If there was no Lego in Billund, there will almost be no Billund... Lego is Billund, and Billund is Lego.

I've learned a lot on the fly, and I think, actually, my academic and management consulting background has enabled me to quickly pick up on a lot of disciplines.

Lego allows all levels of complexity. But a child can do their own thing at any level. They can built a pirate ship, for example, and then mash it up with completely different things.

The Lego children and fans are highly engaged people, so they expect a high degree of interaction with us. If you go to YouTube... we were told by Google last year that we are the second most-watched brand of all brands.

I don't buy this premise that the number of minifigures needs to be an equal amount to be gender neutral. Nobody makes artistic products like that; nobody makes a movie and says there has to be equal numbers of men and women.

Many creative people are finding that creativity doesn't grow in abundance, it grows from scarcity - the more Lego bricks you have doesn't mean you're going to be more creative; you can be very creative with very few Lego bricks.

I think it's becoming very acceptable for adults and teenagers to be playful lifelong. You know, it's very acceptable to be a video gamer and be 35 years old. It's acceptable to be a Lego adult fan and build amazing things, even though you're 40 or 25 years old.

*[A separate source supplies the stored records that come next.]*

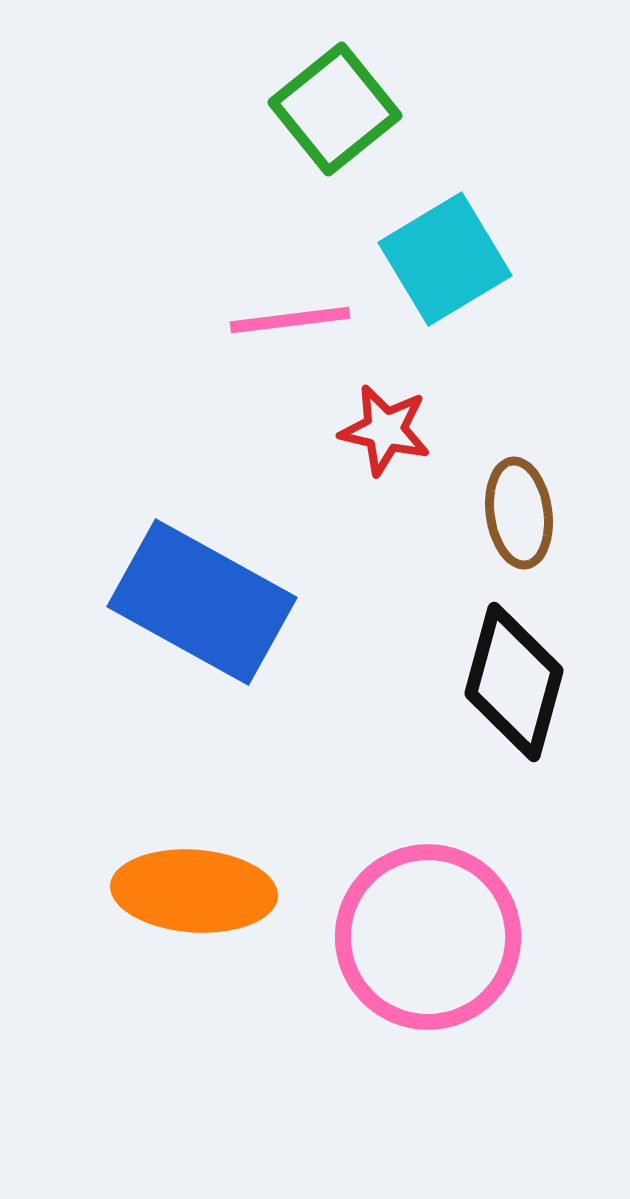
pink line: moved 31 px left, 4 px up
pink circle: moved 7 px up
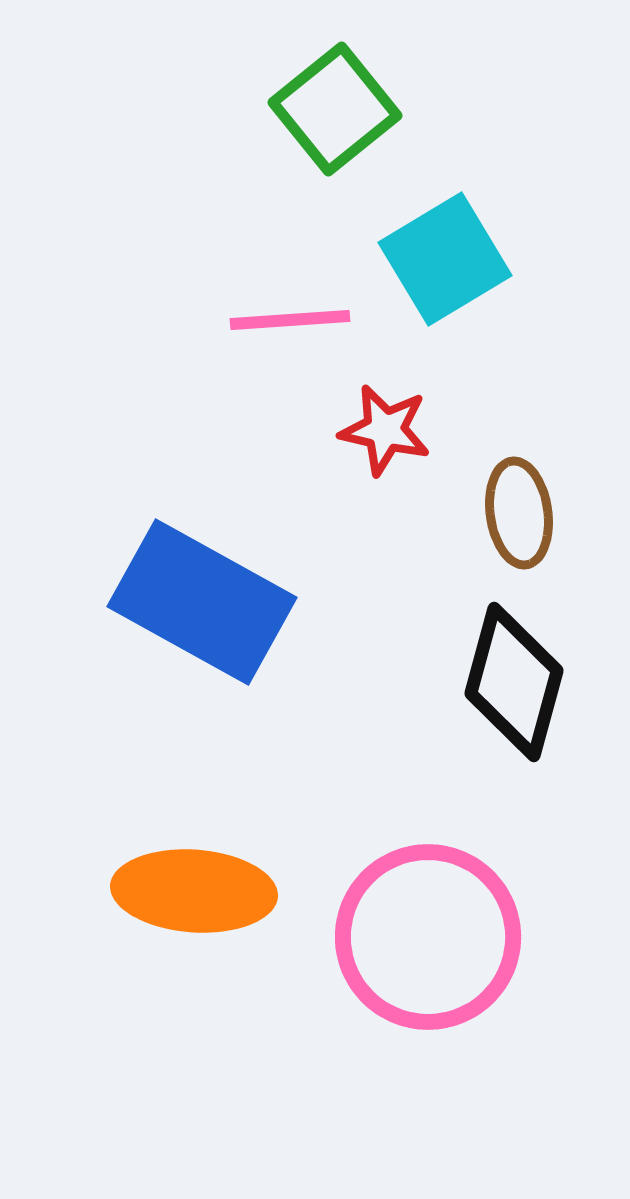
pink line: rotated 3 degrees clockwise
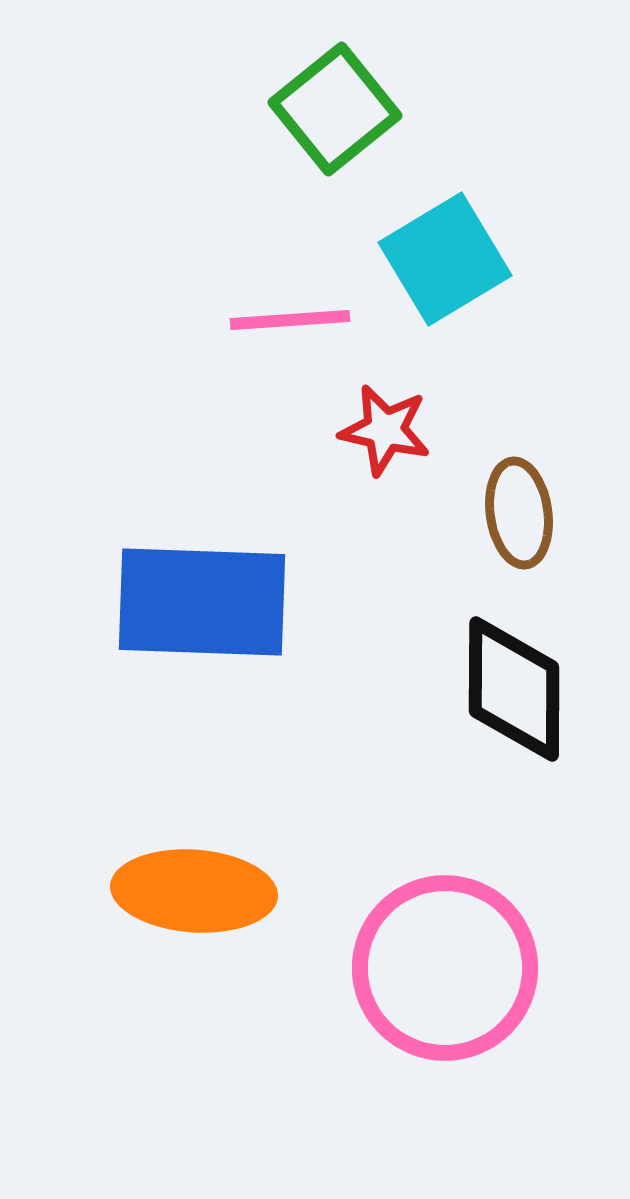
blue rectangle: rotated 27 degrees counterclockwise
black diamond: moved 7 px down; rotated 15 degrees counterclockwise
pink circle: moved 17 px right, 31 px down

What basically happens is that when a company becomes great, and I'm being a bit rude here, people think they're some kind of genius. So now we can move into all sorts of other businesses because the net bottom line is, it's because we're just geniuses. They become overconfident and expand too far.

Children need to move to develop their brain; it's a natural urge. That's why boys will run after a ball and play soccer despite how many video games are available to them, and they can't help themselves from building with Lego bricks as well. They want to be creating something that's uniquely their own.

I don't like stuff that can only go into one set; I want stuff that can be applied across sets. It's a more real Lego building experience. And, of course, it's the same from a manufacturing point of view. I want elements that are universal; that gives me the best economics and best utilisation of the mould.

There's the famous quote that if you want to understand how animals live, you don't go to the zoo, you go to the jungle. The Future Lab has really pioneered that within Lego, and it hasn't been a theoretical exercise. It's been a real design-thinking approach to innovation, which we've learned an awful lot from.